Blog post

How to make a mixed media embroidery hoop

August 9, 2018

I’m pretty scared of paint. When I wrote my post all about creativity, it was one of those examples of things which I always associate with proper ‘art’. And to be honest, I’ve never been skilled at using it.

But I’ve been seeing more and more on Instagram mixed media embroideries. I mean it sounds complicated but it basically means a hoop which has more than just thread within it. So it may be paint and thread, include some needle felting or any other kind of medium! It’s a nice way of getting more dimension into your hoops and it’s always good to mix things up.

So when Reeves sent me a big box full of crafty supplies, including some paint, I knew that this was my time to experiment! It coincided nicely with a request for a hoop which involved the sea. Now, I know that stitching the sea is a little ahead of my level currently, so decided that painting was a great avenue to go down.

Guide to making a mixed media painted hoop:

1 Pick your hoop and fabric. Once you’ve got your paints – and I highly recommend the gouache tubes of paint from Reeves which are a dream to work with, then it’s getting all your other resources. Embroidery hoops are super cheap and you can get a pack of 5 for under £10 from Amazon.

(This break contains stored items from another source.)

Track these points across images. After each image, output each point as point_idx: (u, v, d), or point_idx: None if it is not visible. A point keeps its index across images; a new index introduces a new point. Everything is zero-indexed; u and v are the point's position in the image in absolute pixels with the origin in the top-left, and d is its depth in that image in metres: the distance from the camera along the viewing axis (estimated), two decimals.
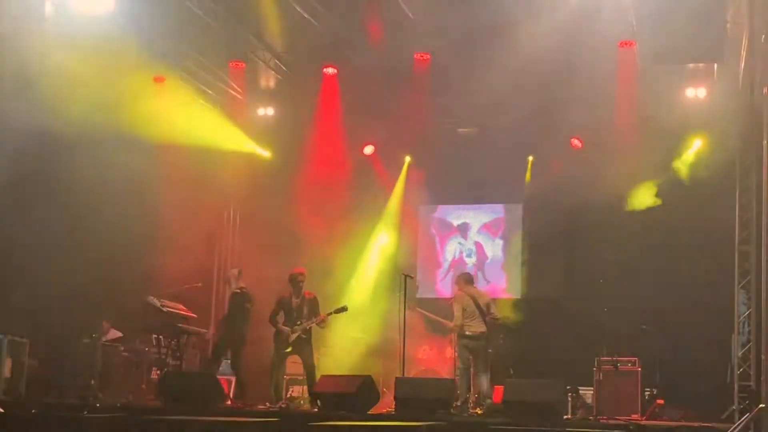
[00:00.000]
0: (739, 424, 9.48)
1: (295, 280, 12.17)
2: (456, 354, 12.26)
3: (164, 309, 12.60)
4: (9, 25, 11.16)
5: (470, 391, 12.00)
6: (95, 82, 12.48)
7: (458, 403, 11.53)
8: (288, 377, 13.27)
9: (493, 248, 15.92)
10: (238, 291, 12.43)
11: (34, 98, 11.84)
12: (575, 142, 14.99)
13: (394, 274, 13.74)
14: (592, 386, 12.21)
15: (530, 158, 15.25)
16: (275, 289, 12.63)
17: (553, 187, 14.64)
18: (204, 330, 13.61)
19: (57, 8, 12.12)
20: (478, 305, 12.16)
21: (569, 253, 15.02)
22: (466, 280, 12.67)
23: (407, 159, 15.99)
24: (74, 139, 12.48)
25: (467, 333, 12.07)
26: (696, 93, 14.04)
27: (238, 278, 12.61)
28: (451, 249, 16.15)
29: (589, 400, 12.41)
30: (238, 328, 12.30)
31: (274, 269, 13.20)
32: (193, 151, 14.52)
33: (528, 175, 15.36)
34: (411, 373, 13.19)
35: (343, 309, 12.34)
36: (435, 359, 13.94)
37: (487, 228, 16.00)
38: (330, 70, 14.28)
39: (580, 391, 12.56)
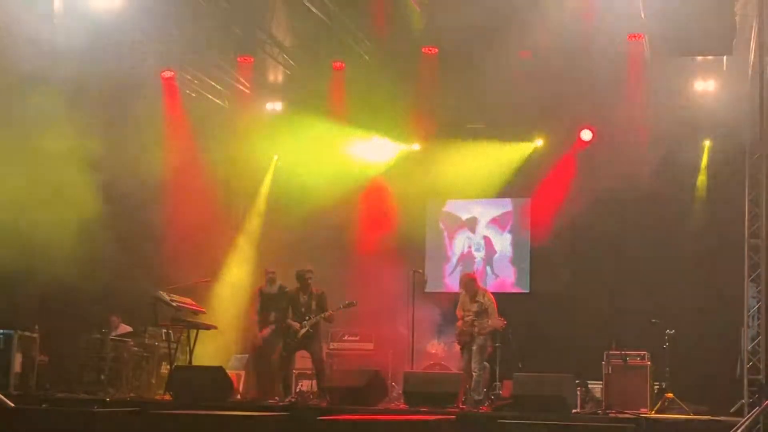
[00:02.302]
0: (748, 418, 9.46)
1: (302, 277, 12.17)
2: (480, 349, 12.09)
3: (173, 303, 12.60)
4: (16, 22, 11.18)
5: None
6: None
7: (480, 398, 11.57)
8: (297, 372, 13.28)
9: (502, 243, 15.88)
10: (286, 290, 12.51)
11: (47, 94, 11.92)
12: (585, 133, 14.92)
13: (402, 268, 13.73)
14: (601, 380, 12.19)
15: (539, 143, 15.27)
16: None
17: (562, 181, 14.62)
18: (214, 325, 13.60)
19: (65, 3, 12.15)
20: None
21: (577, 247, 14.97)
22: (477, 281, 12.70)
23: (416, 149, 15.92)
24: (83, 139, 12.54)
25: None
26: (705, 86, 13.98)
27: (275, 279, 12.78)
28: (460, 243, 16.11)
29: (598, 394, 12.38)
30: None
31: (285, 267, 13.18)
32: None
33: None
34: (420, 367, 13.20)
35: (352, 304, 12.34)
36: (444, 354, 13.93)
37: (496, 222, 15.97)
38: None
39: (589, 385, 12.54)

In terms of fabric, I think starting with white is a good start as then it’s easier for your colours to stand out. I usually buy my fabric from hobbycraft – they sell packs of fat quarters which is a good way of getting different fabric types all at once.

2 Decide if you’re going to stitch first or stitch later. Some people will do a black stitch first and then paint colours over it, or in my case I painted my entire hoop first and then stitched over the top. Decide which way round you’re going to start and either get stitching or painting!

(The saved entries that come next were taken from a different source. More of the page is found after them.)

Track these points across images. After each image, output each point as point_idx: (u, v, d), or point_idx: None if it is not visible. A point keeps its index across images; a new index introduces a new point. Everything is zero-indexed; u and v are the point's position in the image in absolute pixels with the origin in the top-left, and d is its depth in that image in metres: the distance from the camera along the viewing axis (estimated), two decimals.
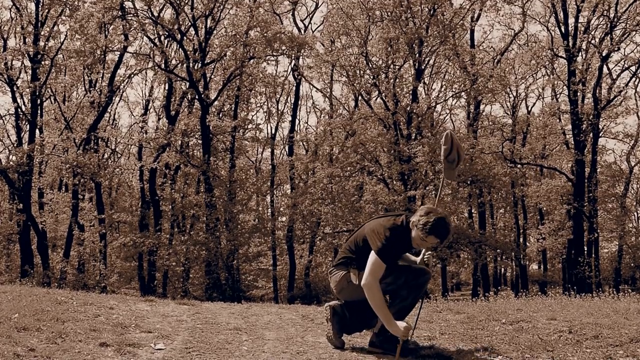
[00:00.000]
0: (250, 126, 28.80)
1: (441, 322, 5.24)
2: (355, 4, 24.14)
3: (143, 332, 4.52)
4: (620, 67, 26.35)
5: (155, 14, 23.63)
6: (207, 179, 24.31)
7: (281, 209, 29.26)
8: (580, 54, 24.96)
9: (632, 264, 30.54)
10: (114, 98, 28.25)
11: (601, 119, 25.86)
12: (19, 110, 25.30)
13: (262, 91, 30.26)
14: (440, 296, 17.58)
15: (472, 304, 7.16)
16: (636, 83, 29.13)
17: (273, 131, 32.31)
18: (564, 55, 25.53)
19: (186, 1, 23.67)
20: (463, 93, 26.22)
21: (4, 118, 31.50)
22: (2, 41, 25.65)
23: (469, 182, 24.68)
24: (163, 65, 25.03)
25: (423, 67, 24.35)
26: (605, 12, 24.52)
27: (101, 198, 26.73)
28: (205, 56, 24.26)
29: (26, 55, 24.31)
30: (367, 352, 4.03)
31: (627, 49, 37.49)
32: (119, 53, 25.19)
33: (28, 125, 24.95)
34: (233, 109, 27.80)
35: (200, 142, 26.18)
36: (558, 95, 30.72)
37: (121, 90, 30.41)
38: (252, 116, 32.25)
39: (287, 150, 31.37)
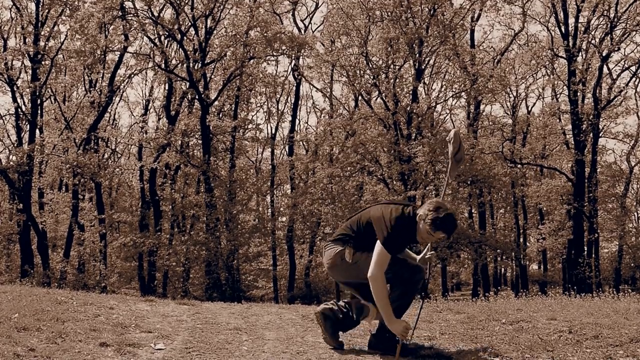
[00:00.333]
0: (250, 126, 28.84)
1: (441, 322, 5.24)
2: (355, 4, 24.14)
3: (143, 332, 4.52)
4: (620, 67, 26.40)
5: (156, 14, 23.64)
6: (207, 179, 24.32)
7: (281, 209, 29.27)
8: (580, 54, 24.96)
9: (632, 264, 30.53)
10: (114, 98, 28.27)
11: (601, 119, 25.87)
12: (19, 110, 25.31)
13: (262, 91, 30.27)
14: (441, 296, 17.60)
15: (472, 304, 7.16)
16: (636, 83, 29.15)
17: (273, 131, 32.36)
18: (564, 55, 25.54)
19: (186, 1, 23.67)
20: (463, 93, 26.23)
21: (4, 118, 31.54)
22: (2, 41, 25.66)
23: (469, 182, 24.68)
24: (163, 65, 25.03)
25: (423, 67, 24.35)
26: (605, 12, 24.53)
27: (101, 198, 26.73)
28: (206, 56, 24.26)
29: (26, 55, 24.32)
30: (366, 353, 4.03)
31: (627, 49, 37.46)
32: (119, 53, 25.21)
33: (28, 125, 24.96)
34: (233, 109, 27.80)
35: (200, 142, 26.18)
36: (558, 95, 30.75)
37: (121, 90, 30.45)
38: (252, 116, 32.31)
39: (287, 150, 31.38)
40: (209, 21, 24.12)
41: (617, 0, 24.03)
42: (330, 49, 26.80)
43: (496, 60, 27.26)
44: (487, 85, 24.14)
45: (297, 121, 31.18)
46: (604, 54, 24.47)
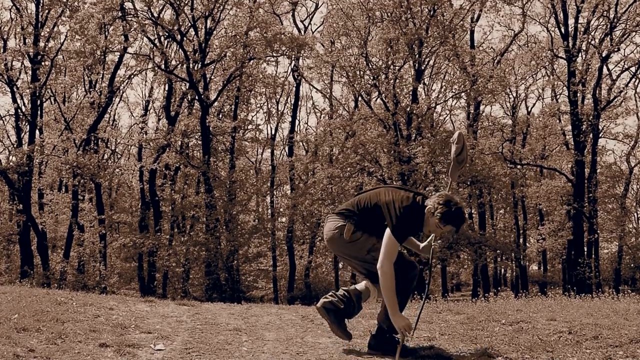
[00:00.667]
0: (250, 127, 28.84)
1: (441, 322, 5.24)
2: (355, 4, 24.13)
3: (143, 333, 4.52)
4: (620, 67, 26.41)
5: (155, 14, 23.64)
6: (207, 180, 24.32)
7: (281, 210, 29.26)
8: (580, 54, 24.97)
9: (632, 265, 30.52)
10: (113, 99, 28.25)
11: (601, 120, 25.88)
12: (19, 110, 25.32)
13: (262, 92, 30.27)
14: (440, 297, 17.57)
15: (472, 305, 7.16)
16: (636, 84, 29.16)
17: (273, 132, 32.36)
18: (563, 56, 25.54)
19: (186, 2, 23.67)
20: (463, 94, 26.21)
21: (4, 118, 31.56)
22: (2, 42, 25.67)
23: (469, 183, 24.68)
24: (163, 66, 25.03)
25: (423, 67, 24.35)
26: (605, 12, 24.54)
27: (101, 199, 26.73)
28: (205, 57, 24.26)
29: (26, 55, 24.32)
30: (366, 354, 4.03)
31: (627, 49, 37.42)
32: (119, 54, 25.20)
33: (28, 126, 24.96)
34: (233, 109, 27.81)
35: (200, 142, 26.18)
36: (558, 96, 30.74)
37: (121, 91, 30.43)
38: (252, 117, 32.32)
39: (287, 150, 31.38)
40: (208, 22, 24.13)
41: (617, 0, 24.04)
42: (330, 49, 26.80)
43: (496, 61, 27.26)
44: (487, 85, 24.14)
45: (297, 122, 31.24)
46: (603, 55, 24.48)
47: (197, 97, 24.63)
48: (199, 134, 25.48)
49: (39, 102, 25.37)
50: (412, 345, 4.09)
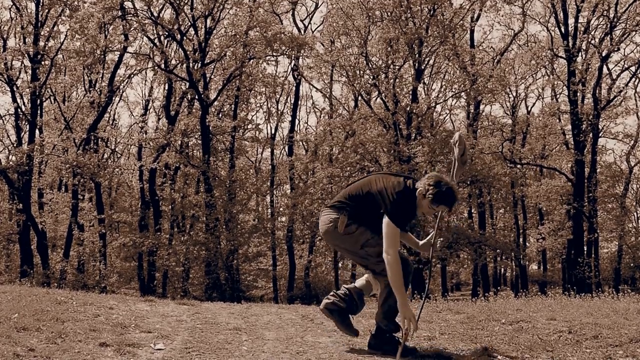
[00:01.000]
0: (250, 126, 28.85)
1: (441, 322, 5.24)
2: (355, 4, 24.12)
3: (143, 332, 4.53)
4: (620, 67, 26.42)
5: (155, 14, 23.63)
6: (206, 179, 24.32)
7: (281, 209, 29.27)
8: (580, 54, 24.97)
9: (631, 264, 30.55)
10: (113, 98, 28.24)
11: (601, 119, 25.88)
12: (19, 110, 25.30)
13: (262, 91, 30.28)
14: (440, 296, 17.56)
15: (472, 304, 7.16)
16: (636, 83, 29.19)
17: (273, 131, 32.37)
18: (563, 56, 25.54)
19: (186, 1, 23.67)
20: (463, 93, 26.21)
21: (3, 118, 31.57)
22: (2, 41, 25.65)
23: (469, 182, 24.68)
24: (163, 66, 25.02)
25: (423, 67, 24.35)
26: (605, 12, 24.53)
27: (101, 198, 26.73)
28: (205, 56, 24.25)
29: (26, 55, 24.31)
30: (366, 353, 4.03)
31: (627, 49, 37.49)
32: (118, 53, 25.19)
33: (28, 125, 24.94)
34: (233, 109, 27.80)
35: (200, 142, 26.18)
36: (558, 96, 30.75)
37: (121, 91, 30.43)
38: (252, 116, 32.30)
39: (286, 150, 31.39)
40: (208, 21, 24.12)
41: (616, 0, 24.04)
42: (330, 49, 26.78)
43: (496, 61, 27.25)
44: (486, 85, 24.12)
45: (296, 121, 31.23)
46: (603, 54, 24.47)
47: (197, 97, 24.62)
48: (199, 133, 25.47)
49: (38, 101, 25.35)
50: (412, 345, 4.09)
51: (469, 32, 27.46)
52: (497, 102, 30.07)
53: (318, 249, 27.92)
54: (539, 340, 4.33)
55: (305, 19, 38.52)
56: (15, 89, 24.72)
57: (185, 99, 27.08)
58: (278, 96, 31.90)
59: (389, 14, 23.97)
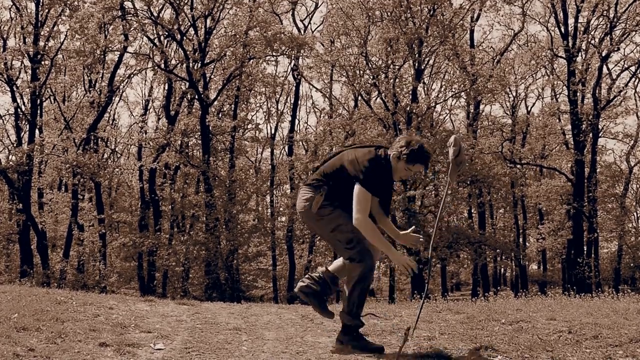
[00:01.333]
0: (249, 126, 28.84)
1: (441, 322, 5.24)
2: (355, 4, 24.12)
3: (142, 332, 4.53)
4: (620, 67, 26.44)
5: (155, 14, 23.63)
6: (206, 179, 24.31)
7: (281, 209, 29.26)
8: (580, 54, 24.97)
9: (631, 264, 30.58)
10: (113, 98, 28.25)
11: (601, 119, 25.89)
12: (19, 110, 25.30)
13: (262, 91, 30.29)
14: (440, 296, 17.57)
15: (472, 304, 7.16)
16: (636, 83, 29.20)
17: (273, 131, 32.37)
18: (563, 56, 25.54)
19: (186, 1, 23.67)
20: (463, 93, 26.21)
21: (3, 118, 31.56)
22: (2, 41, 25.66)
23: (468, 182, 24.68)
24: (163, 65, 25.03)
25: (423, 67, 24.35)
26: (605, 12, 24.54)
27: (101, 198, 26.73)
28: (205, 56, 24.25)
29: (26, 55, 24.31)
30: (367, 354, 4.03)
31: (627, 49, 37.57)
32: (118, 53, 25.19)
33: (28, 125, 24.95)
34: (233, 109, 27.80)
35: (199, 142, 26.18)
36: (558, 96, 30.75)
37: (121, 90, 30.43)
38: (252, 116, 32.29)
39: (286, 150, 31.38)
40: (208, 21, 24.12)
41: (616, 0, 24.05)
42: (329, 49, 26.79)
43: (496, 61, 27.25)
44: (486, 85, 24.13)
45: (296, 121, 31.24)
46: (603, 54, 24.48)
47: (196, 97, 24.62)
48: (199, 133, 25.47)
49: (38, 101, 25.35)
50: (412, 345, 4.09)
51: (468, 32, 27.46)
52: (497, 102, 30.10)
53: (318, 249, 27.92)
54: (539, 340, 4.33)
55: (305, 19, 38.52)
56: (15, 89, 24.73)
57: (185, 98, 27.08)
58: (278, 96, 31.93)
59: (388, 14, 23.97)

3 Experiment with the paint on the different fabric types. Of course there are lots of different types of paints and lots of different types of fabric! So do some experimenting, I found with the fabric I used that if I mixed quite a strong watercolour and then stippled the brush it gave the best effect. I cut off another section of fabric and practiced blending and getting the colour looking right with the different blues.

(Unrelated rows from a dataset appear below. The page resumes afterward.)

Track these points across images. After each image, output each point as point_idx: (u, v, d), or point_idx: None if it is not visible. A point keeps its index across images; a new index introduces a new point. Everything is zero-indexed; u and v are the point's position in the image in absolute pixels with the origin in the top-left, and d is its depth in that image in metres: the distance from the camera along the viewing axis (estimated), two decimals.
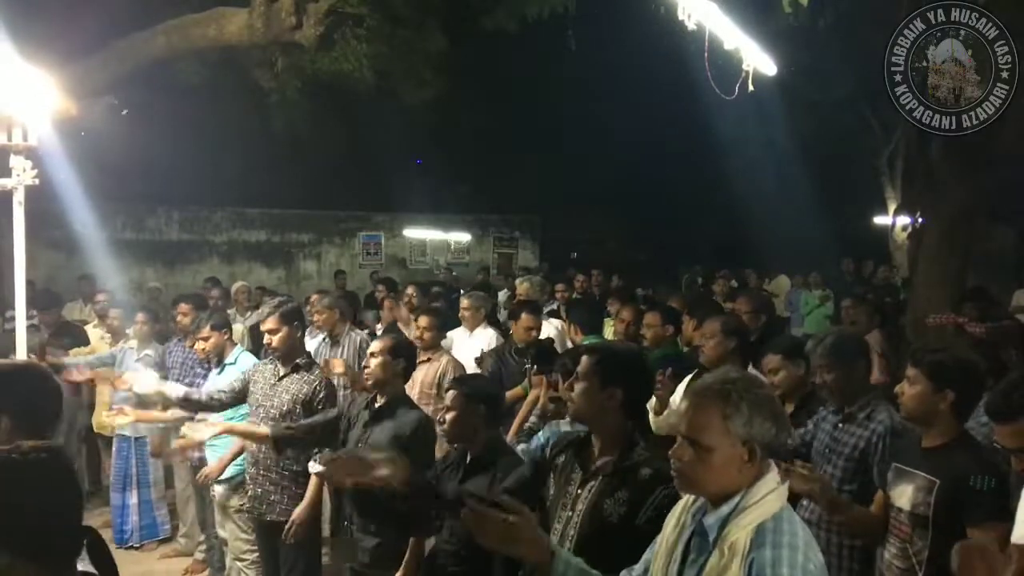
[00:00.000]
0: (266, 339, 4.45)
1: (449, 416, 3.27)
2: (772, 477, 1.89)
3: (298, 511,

4 Go wild! I’m still getting to grips with the whole blending colours but I had blue and I had white so even I could get that to work! I blended a few different colours and then just went mad and got painting. By keeping it all abstract and colour based it meant even though I’m rubbish at painting shapes, it turned out looking good! I blended the different blue to make the sea and then went lighter in the sky with some white to make some clouds too.

5 Wait for it to dry and top it up. Paint does look a wee bit different once it dries! So for this hoop I waited for it to try which showed that in some places it was thinner than others. Once it was dry, I went back in with the same colours and just made the colours a bit more vibrant.

6 Get stitching! Once it was dry it was then time to stitch! One of the hardest bits with a painted hoop is that you can’t then draw on top of it as you won’t be able to get the pen out, so it was time for some free hand! That was the main reason that I picked a more simple flower pattern but I was super happy with how it looked. Added the little ‘let it be’ phrase and it was complete!

I definitely am planning many more mixed media hoops in future, I think my next one will be where I stitch first and then paint over the top to see how that looks.

Do you fancy doing some sewing and trying mixed media?

*I was sent some bits from Reeves but all craftiness is my own!